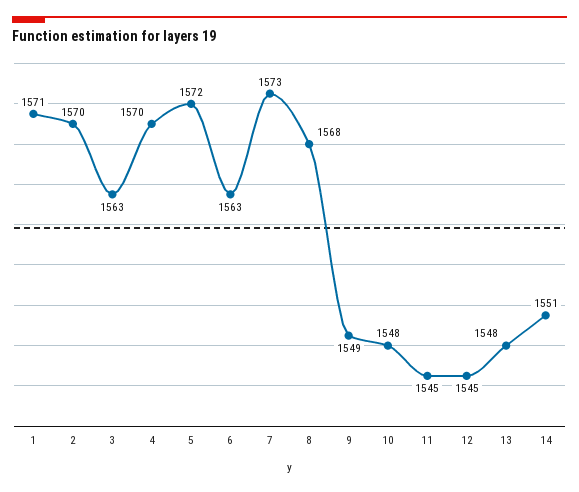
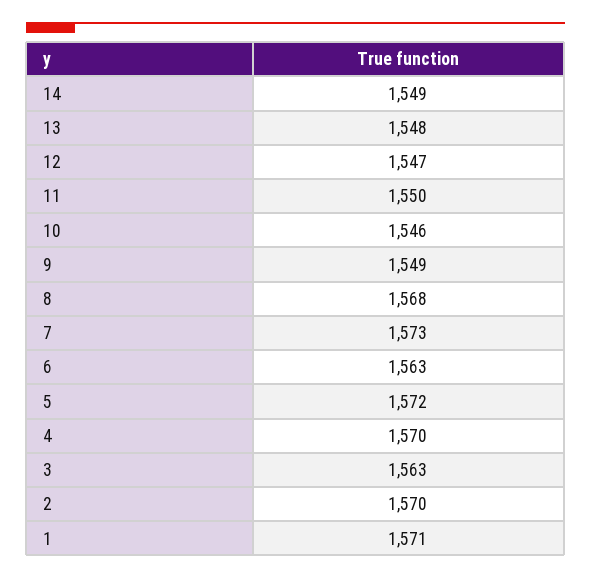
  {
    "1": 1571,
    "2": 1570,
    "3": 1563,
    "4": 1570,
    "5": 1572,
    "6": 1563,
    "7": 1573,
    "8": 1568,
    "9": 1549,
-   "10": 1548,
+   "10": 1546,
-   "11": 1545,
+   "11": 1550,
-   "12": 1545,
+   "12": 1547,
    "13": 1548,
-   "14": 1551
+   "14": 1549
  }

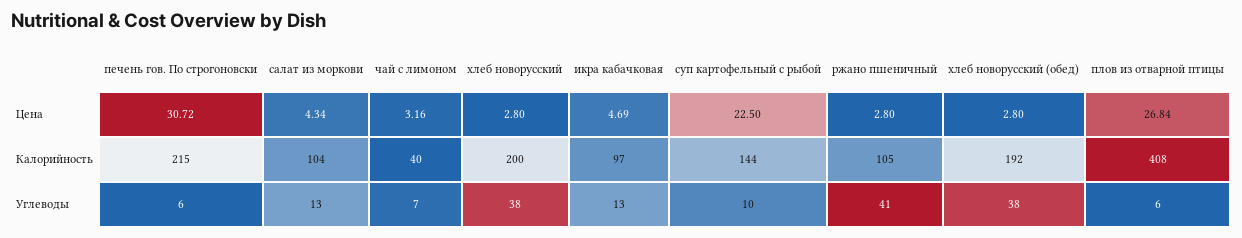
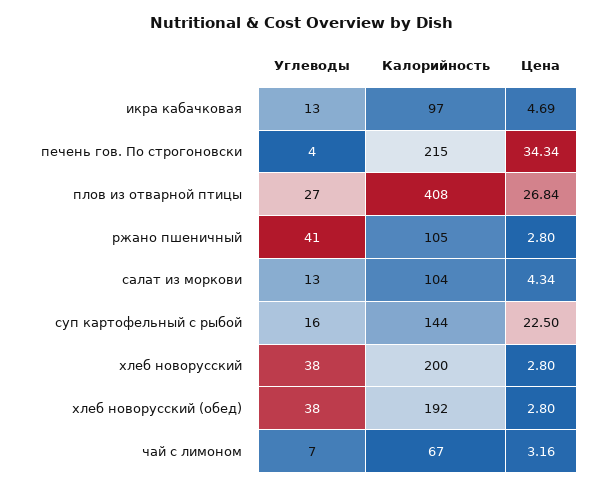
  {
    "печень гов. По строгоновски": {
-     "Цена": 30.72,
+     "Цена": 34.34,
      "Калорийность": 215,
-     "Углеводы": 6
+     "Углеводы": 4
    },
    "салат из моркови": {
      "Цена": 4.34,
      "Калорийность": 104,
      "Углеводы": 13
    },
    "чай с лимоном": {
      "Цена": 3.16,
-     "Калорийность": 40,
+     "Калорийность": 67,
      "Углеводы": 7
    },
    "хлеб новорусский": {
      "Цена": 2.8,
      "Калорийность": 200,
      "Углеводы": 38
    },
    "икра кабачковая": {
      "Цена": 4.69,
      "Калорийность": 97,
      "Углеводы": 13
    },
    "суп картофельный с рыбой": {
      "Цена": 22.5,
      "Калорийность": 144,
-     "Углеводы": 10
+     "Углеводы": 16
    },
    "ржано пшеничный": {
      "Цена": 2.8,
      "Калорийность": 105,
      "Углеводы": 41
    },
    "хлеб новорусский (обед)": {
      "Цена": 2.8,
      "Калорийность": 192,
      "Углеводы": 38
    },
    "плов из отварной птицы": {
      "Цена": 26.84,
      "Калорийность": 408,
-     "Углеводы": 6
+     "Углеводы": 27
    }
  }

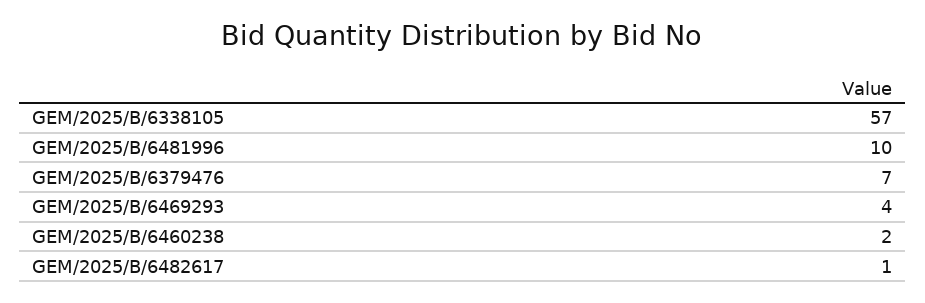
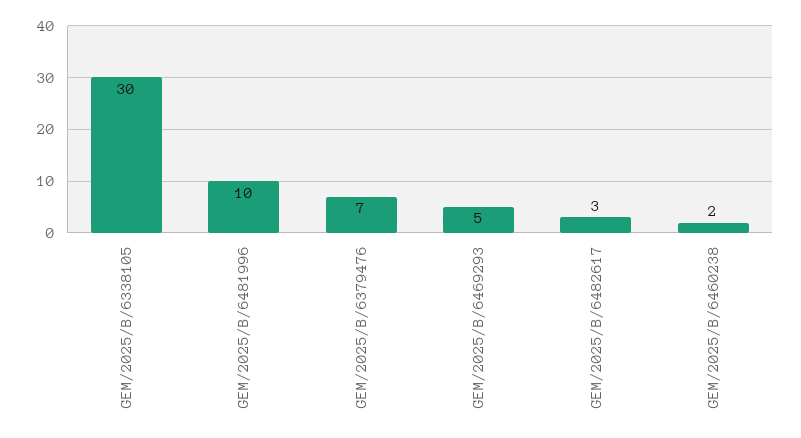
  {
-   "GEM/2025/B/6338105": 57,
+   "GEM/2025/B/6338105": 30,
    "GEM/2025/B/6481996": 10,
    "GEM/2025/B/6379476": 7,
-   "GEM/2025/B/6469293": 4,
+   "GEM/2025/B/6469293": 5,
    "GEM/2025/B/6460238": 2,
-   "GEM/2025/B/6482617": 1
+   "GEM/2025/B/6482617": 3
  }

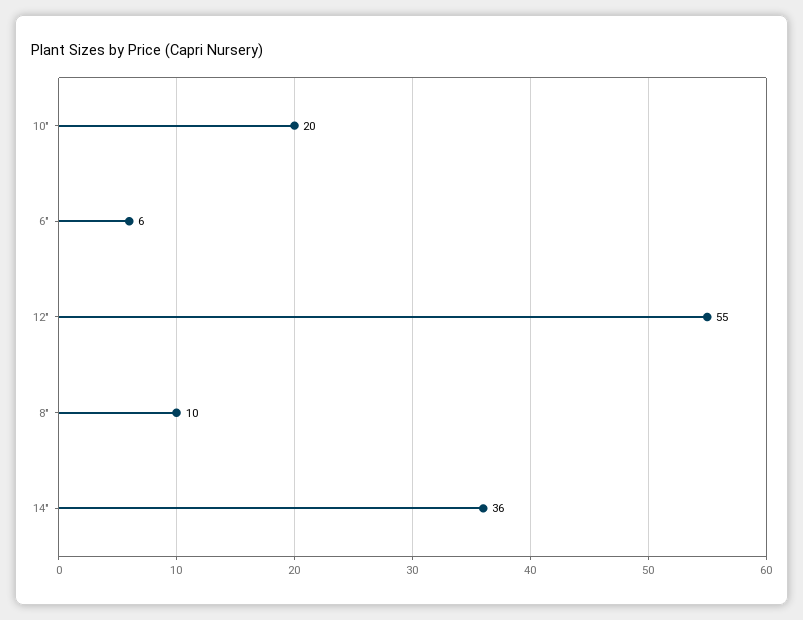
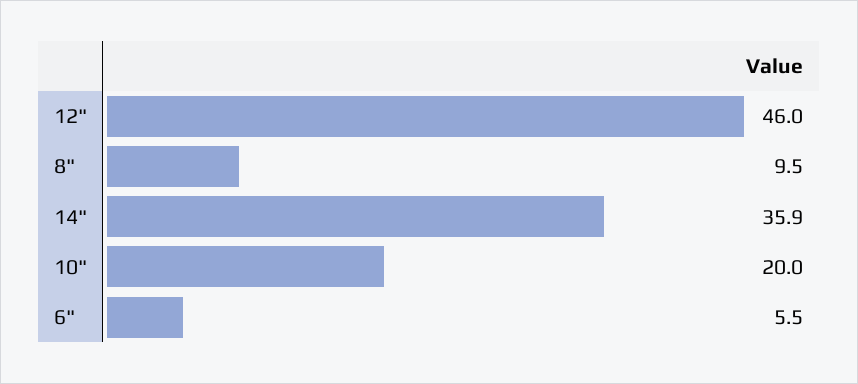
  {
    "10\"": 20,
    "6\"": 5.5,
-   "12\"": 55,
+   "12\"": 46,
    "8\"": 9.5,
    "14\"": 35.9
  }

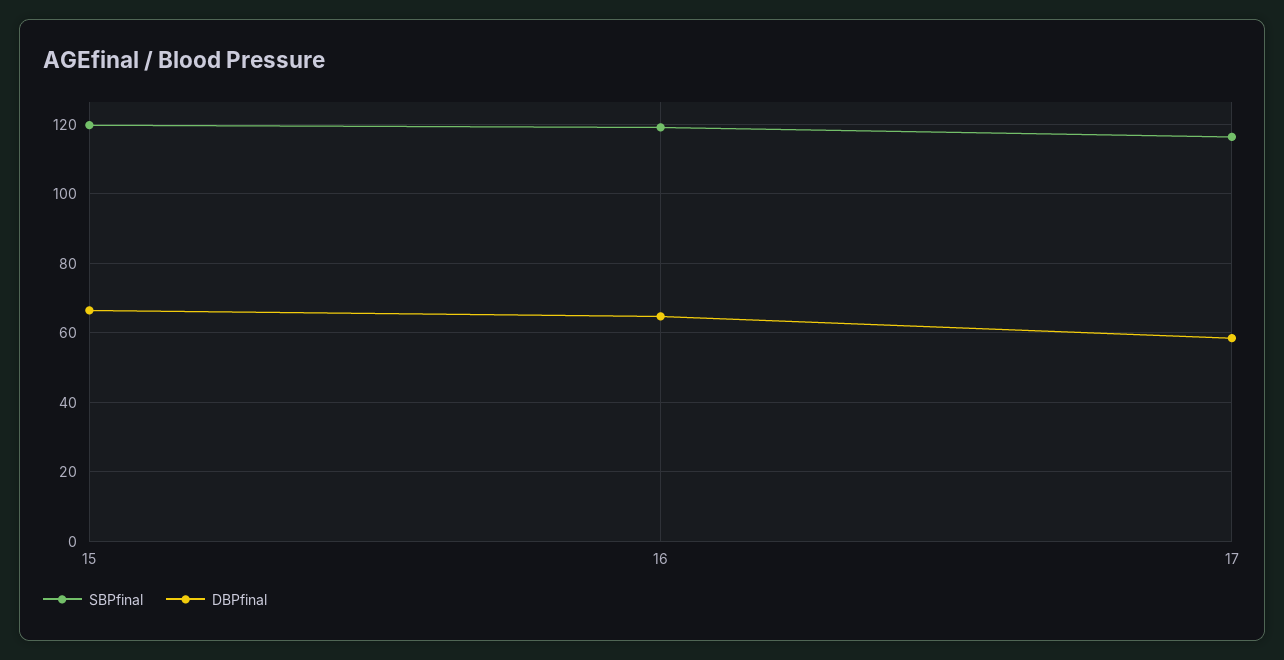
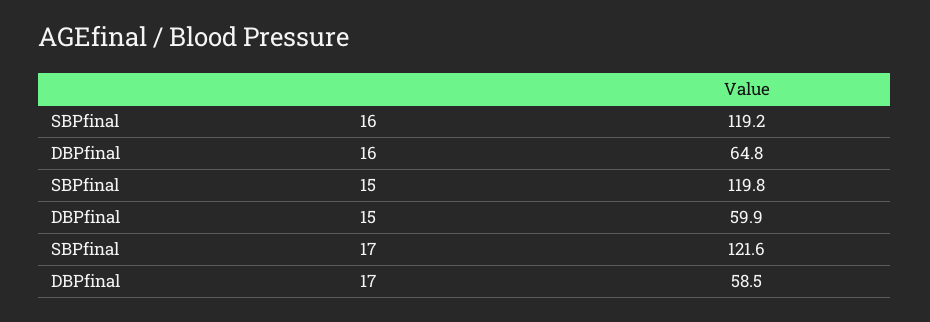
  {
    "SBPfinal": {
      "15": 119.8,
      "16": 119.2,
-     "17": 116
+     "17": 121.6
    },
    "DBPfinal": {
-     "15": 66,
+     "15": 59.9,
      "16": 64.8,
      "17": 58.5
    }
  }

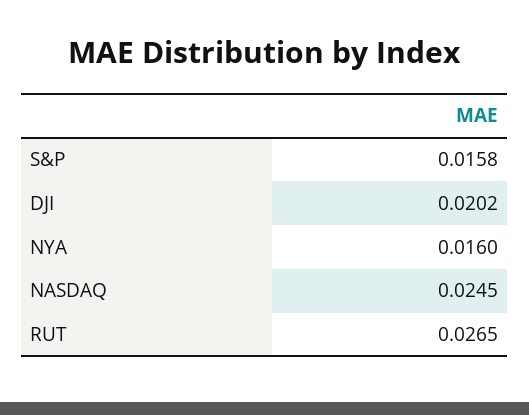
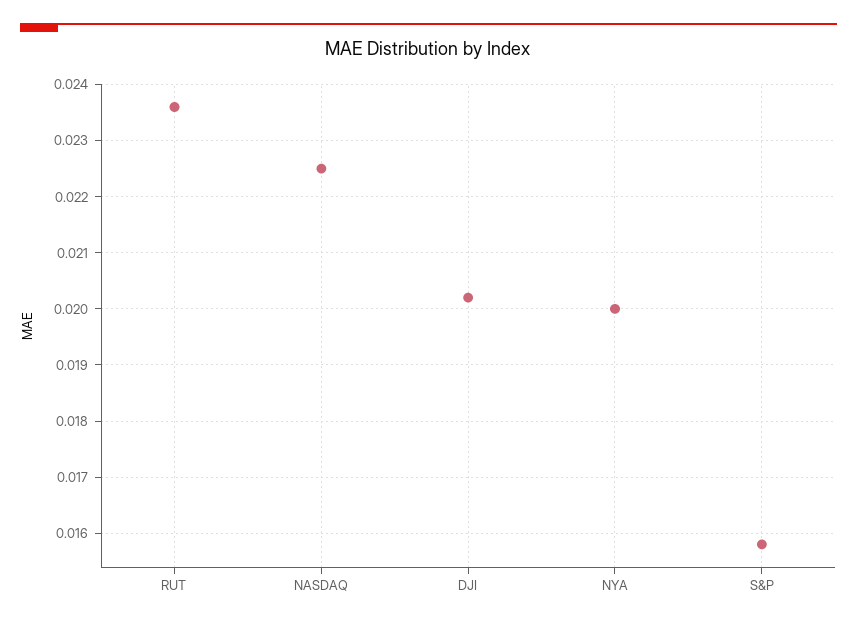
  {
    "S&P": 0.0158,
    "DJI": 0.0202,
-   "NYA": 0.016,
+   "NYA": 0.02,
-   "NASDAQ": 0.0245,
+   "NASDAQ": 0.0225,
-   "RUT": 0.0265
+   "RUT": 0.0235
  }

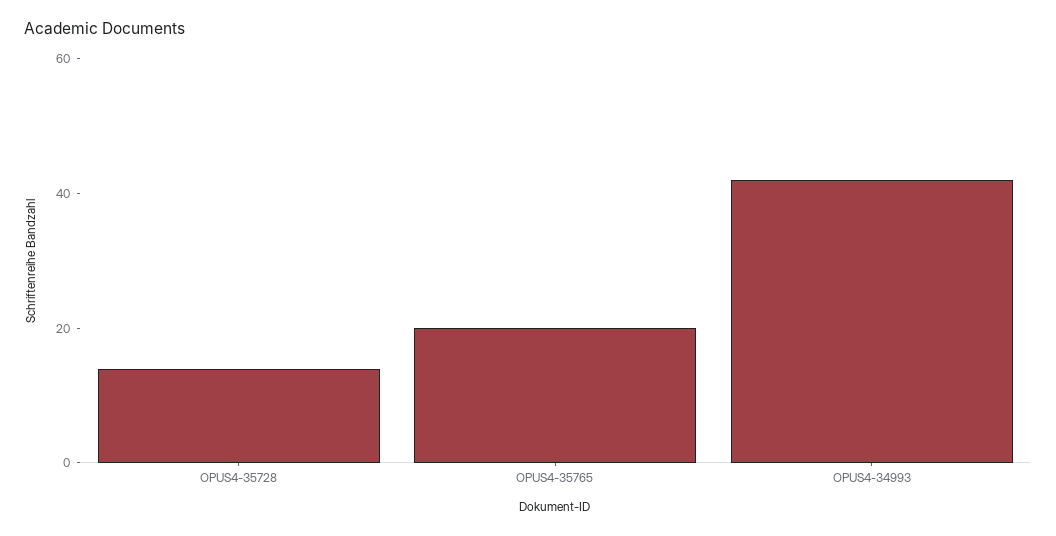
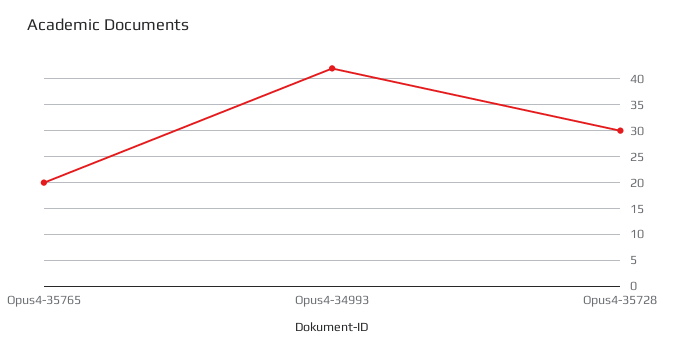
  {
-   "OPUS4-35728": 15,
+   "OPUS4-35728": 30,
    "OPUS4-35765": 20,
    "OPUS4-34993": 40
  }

........

What lines in the entries above hold "хлеб"? Copy every one.

    "хлеб новорусский": {
    "хлеб новорусский (обед)": {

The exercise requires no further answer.